MAE is defined by Equation (6) where the n estimated values are represented by the letter “e” and the n observed values by the letter “o”. MAE is expressed in the same units as the parameters it compares [23].

M A E = \frac{1}{n} \sum_{i = 1}^{n} | o_{i} - {\hat{e}}_{i} |

(6)

MAPE is defined by Equation (7) and is a relative measurement that expresses the error as a percentage of the observed data [23].

M A P E = \frac{100}{n} \sum_{i = 1}^{n} | \frac{o_{i} - {\hat{e}}_{i}}{o_{i}} |

(7)

R-squared is defined by Equation (8) and indicates the proportionate amount of variation in the response variable, y, explained by the independent variables, x [6]. *Although some references in literature have warned against the use of this index in a non-linear context [24,25,26], we have decided to include it, and to analyse it with caution, because it is a very common and intuitive metric.

R^{2} = \frac{S S R}{S S T} = 1 - \frac{S S E}{S S T}

(8)

SSE is the sum of squared errors, SSR is the sum of squared regression and SST is the sum of squared totals.

2.5. Method for the Training and Testing of the Four Models Analysed

In Figure 4 is shown a schematic representation of the procedure used to evaluate the four non-linear models used in this study. As can be observed in the upper part of the figure, from the whole dataset collected for the study, predictor variables (inputs to the models) and target variables (output of the model) are distinguished. Then, the 10-fold cross-validation technique [27] is used to train and test each model ten times.

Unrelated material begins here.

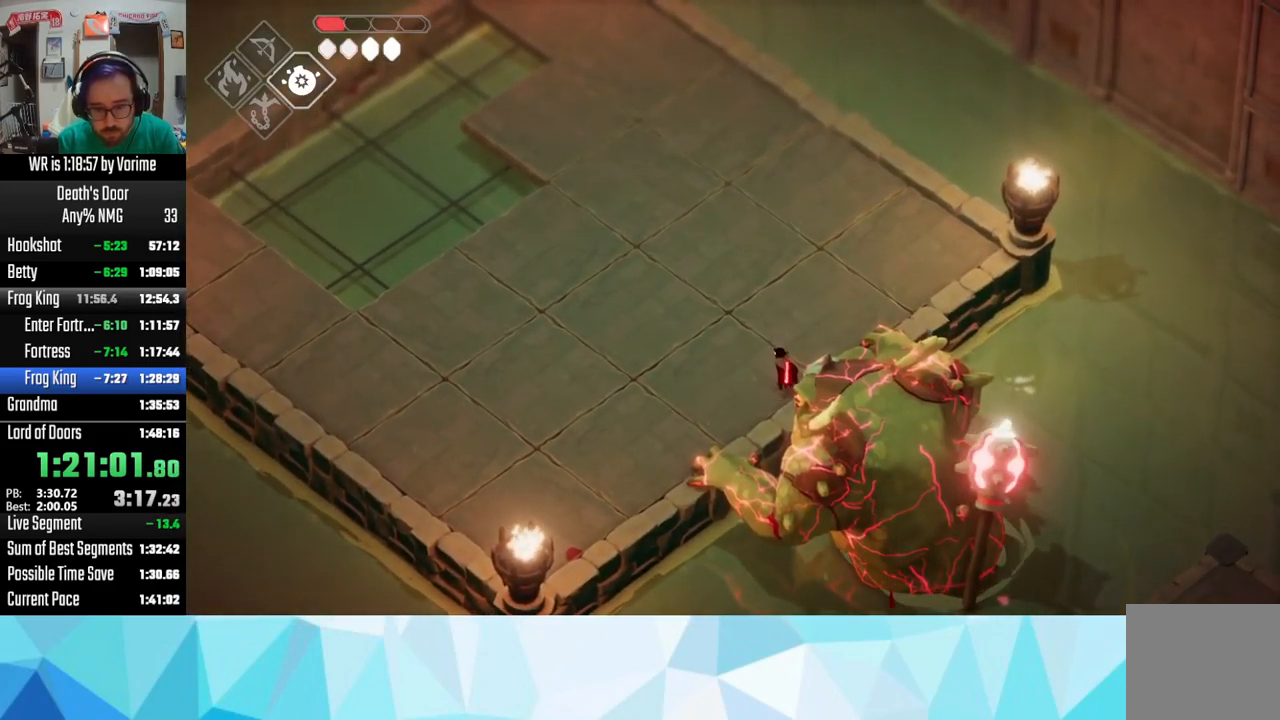
{"buttons": ["L3"], "left_stick": "up-left", "right_stick": "center", "events": []}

In Figure 5 is shown a more extensive description of the 10-fold cross-validation application. It follows the following steps:

Desired variables are selected, and missing values are checked to delete all the sample rows (if missing data exist in some variable of the observation).
Samples are randomized by rows, to guarantee the data is representative.
The whole dataset is divided in 10 parts, or folds, of the same dimension (each one with the same number of samples).
Nine data folds (90% of the total dataset samples) are considered a temporal training dataset and they are used to train the model. The remaining fold (10% of samples) is considered a temporal data test set and it is used to carry out the testing of the model.
With the training dataset, the models defined by Equations (2)–(5) are adjusted and unknown β parameters are estimated using the Levenberg–Marquardt nonlinear least squares algorithm [19].
This procedure is repeated 10 times for each model, to rotate the test dataset and obtain 10 evaluations in each case. As results, 10 values of error, calculated following a statistic metric formulation, are obtained. The statistical metrics considered measure the error between the true value of the response and the estimated value obtained by the model. In this study, the error metrics considered were MAE, MAPE and R-squared.
Finally, the average mean values of the 10 values obtained for each metric and standard deviation are calculated.

Therefore, after applying the overall procedure defined in Figure 4 and the 10-folds cross-Validation technique defined by Figure 5, an average mean and a standard deviation of 10-MAE, 10-MAPE and 10-R-squared measures are obtained for each tested model (see Table 2, Table 3 and Table 4).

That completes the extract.